At 8:30 am on Thursday, March 10, the vast throngs of property professionals that had descended upon the French resort town of Cannes for the annual MIPIM conference were just beginning to hit the streets and prepare for another full day of panels, speeches and meetings. It was the first truly nice day since the conference began, with warm sun and no chilly sea breeze to speak of.
The lack of activity around the Palais des Festival could be attributed to the fact that MIPIM organizer had not scheduled sessions to begin before 9:30 am, as they knew full-well that most attendees likely had attended one or more of the numerous parties that took place until the wee hours of the night before – PERE staff not excepted. Still, that didn’t stop myself and Asia editor Jonathan Brasse from appearing bright-eyed and bushy-tailed for a breakfast gathering with winners of the 2010 Global PERE Awards that morning.
The meeting took place aboard the Motor Yacht Alaska on the Jettee Albert Edouard in Cannes harbor, facing the vast exhibition halls of the Palais des Festivals, where most of the official MIPIM program took place. Among the winners in attendance were representatives from Rockspring Property Investment Managers, Aviva Investors, Hines, CBRE Investors, Baker & McKenzie and GE Capital Real Estate, as well as professionals from Apollo Global Management and RREEF, which was kind enough to let us use their boat for this event.
Below are brief outtakes from some of the conversations that took place that morning. Much like the overall atmosphere at MIPIM this year, PERE Award winners were enthusiastic and more positive about the prospects for real estate this year, that despite a difficult lending environment throughout Europe and a scarcity of distressed sales from financial institutions in the UK and on the Continent.

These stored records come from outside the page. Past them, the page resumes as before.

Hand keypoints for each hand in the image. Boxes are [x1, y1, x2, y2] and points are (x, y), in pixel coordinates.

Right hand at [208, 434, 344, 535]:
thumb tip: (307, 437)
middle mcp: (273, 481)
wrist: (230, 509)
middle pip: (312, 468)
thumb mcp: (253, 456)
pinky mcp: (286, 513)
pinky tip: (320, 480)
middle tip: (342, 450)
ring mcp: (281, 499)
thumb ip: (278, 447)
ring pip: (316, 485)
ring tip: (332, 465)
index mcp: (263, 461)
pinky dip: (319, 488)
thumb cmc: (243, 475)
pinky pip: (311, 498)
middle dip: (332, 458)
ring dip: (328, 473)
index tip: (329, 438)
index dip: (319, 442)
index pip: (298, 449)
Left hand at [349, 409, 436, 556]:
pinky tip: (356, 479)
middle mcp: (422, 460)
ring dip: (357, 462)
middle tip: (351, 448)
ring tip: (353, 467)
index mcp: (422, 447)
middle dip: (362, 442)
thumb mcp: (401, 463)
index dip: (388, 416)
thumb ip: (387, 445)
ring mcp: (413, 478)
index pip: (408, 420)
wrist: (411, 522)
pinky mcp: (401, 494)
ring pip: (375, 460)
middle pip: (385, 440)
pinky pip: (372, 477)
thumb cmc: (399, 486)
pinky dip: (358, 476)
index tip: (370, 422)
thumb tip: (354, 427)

Managing Director and Head of Europe (ex Germany)
Although MIPIM participants were questioning the current pace of economic recovery and what assumptions should be made about the speed and longevity of it, Muzzi noted that there was “more business being done” this year than in previous ones. On the investor side, there was no longer just a “wait and see approach,” rather investors were starting to deploy capital across borders. “They feel they have to go beyond their borders,” he said. “Some are starting from zero allocation to overseas property and are looking to reach around 10 percent – that’s a lot of capital to deploy.” He added that, in some cases, there was interest in value-added strategies, although the success of that depends on the strength of the economic recovery.

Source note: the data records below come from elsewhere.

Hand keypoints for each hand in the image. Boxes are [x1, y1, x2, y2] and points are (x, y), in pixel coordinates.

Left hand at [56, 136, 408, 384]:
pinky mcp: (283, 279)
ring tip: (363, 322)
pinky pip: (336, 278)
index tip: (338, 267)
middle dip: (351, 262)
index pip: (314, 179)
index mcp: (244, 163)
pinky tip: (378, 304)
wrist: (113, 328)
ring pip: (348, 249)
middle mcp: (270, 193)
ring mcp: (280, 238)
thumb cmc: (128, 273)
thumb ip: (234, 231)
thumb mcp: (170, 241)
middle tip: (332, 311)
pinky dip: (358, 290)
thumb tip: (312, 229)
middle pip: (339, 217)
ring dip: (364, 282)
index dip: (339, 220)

Managing Director, Global Multi-Manager
Asia Fund of Funds Firm of the Year
“What pension funds have realised is that private equity real estate funds haven’t delivered what they wanted,” Plummer said. Indeed, most pension based their allocation decision on an asset liability modeling study, which uses the unlevered market return (the IPD direct property index or equivalent) as an input, he explained. This is characterised by a high-income yield of about 6 percent, low correlation with equities, lower volatility than equities and long-term growth that keeps pace with inflation – very attractive characteristics for pension funds. However, levered private equity real estate funds didn’t deliver these characteristics. “The fundraising community doesn’t seem to understand this,” he said. “They need to structure products that meet pension funds’ needs, not their own.”

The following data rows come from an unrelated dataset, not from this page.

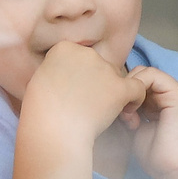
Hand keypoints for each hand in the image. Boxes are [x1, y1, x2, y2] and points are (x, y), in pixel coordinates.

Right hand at [20, 40, 151, 147]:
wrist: (53, 130)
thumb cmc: (40, 112)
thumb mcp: (40, 80)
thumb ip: (57, 71)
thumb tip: (67, 77)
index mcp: (64, 48)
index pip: (81, 58)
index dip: (80, 76)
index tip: (74, 92)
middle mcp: (86, 53)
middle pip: (100, 66)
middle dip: (97, 83)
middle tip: (87, 105)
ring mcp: (104, 69)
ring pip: (117, 78)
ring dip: (112, 92)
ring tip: (100, 114)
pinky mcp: (119, 87)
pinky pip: (137, 89)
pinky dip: (135, 100)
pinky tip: (127, 110)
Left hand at [122, 69, 177, 178]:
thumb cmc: (158, 157)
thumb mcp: (136, 130)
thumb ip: (129, 114)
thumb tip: (113, 104)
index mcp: (157, 103)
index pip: (132, 85)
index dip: (120, 95)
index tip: (117, 117)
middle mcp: (165, 94)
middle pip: (136, 76)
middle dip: (123, 91)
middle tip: (122, 116)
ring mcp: (173, 91)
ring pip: (142, 72)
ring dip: (129, 91)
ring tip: (128, 116)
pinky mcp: (177, 91)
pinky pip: (151, 73)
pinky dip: (137, 87)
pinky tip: (134, 110)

Rockspring Property Investment Managers
Europe Firm of the Year and Europe Fundraise of the Year
“Different LPs have different preferences and concerns when they consider their approaches to real estate investment right now,” said Craston. Some of the bigger investors are showing increased interest in separate accounts, joint ventures and club deals, while there is still demand for fund structures from many smaller and medium-sized investors, including some who are new to real estate investing and who recognise that retaining more discretion can create a burden for themselves that is hard to bear, he noted. “On the whole, we see a continuing preference for lower-risk strategies than was the case before the financial crisis,” he added, “and a real emphasis on the experience, the stability and the breadth of capability of the manager; a focus on property skills rather than financial engineering; and a clear recognition that a fiduciary mindset and the right attitude to communication and governance are of central importance.”
Head of Europe, Global Real Estate Multi-Manager
Europe Fund of Funds Firm of the Year
“The LP universe appears to be relatively bifurcated, split between those targeting core strategies, which comprise the largest element, and those seeking more opportunistic returns,” said Gellatly. The former group comprises those investors who remain in a risk-averse mode and who are generally looking to adopt relatively conservative strategies focused on the mature markets, with low leverage constraints and with a bias to income, he explained. Meanwhile, the other group is seeking to exploit the capital and real estate markets dislocation by way of a combination of buying discounted secondaries, providing refinancing and/or mezzanine finance or focusing on the less developed or emerging markets. “For both groups, the relative lack of suitable product and shift in pricing in recent months, especially for core assets, means that identifying and securing suitable opportunities has become more challenging,” he added, noting that the increased time taken by investors to complete their due diligence also reflects the growing maturity of the indirect real estate investment market.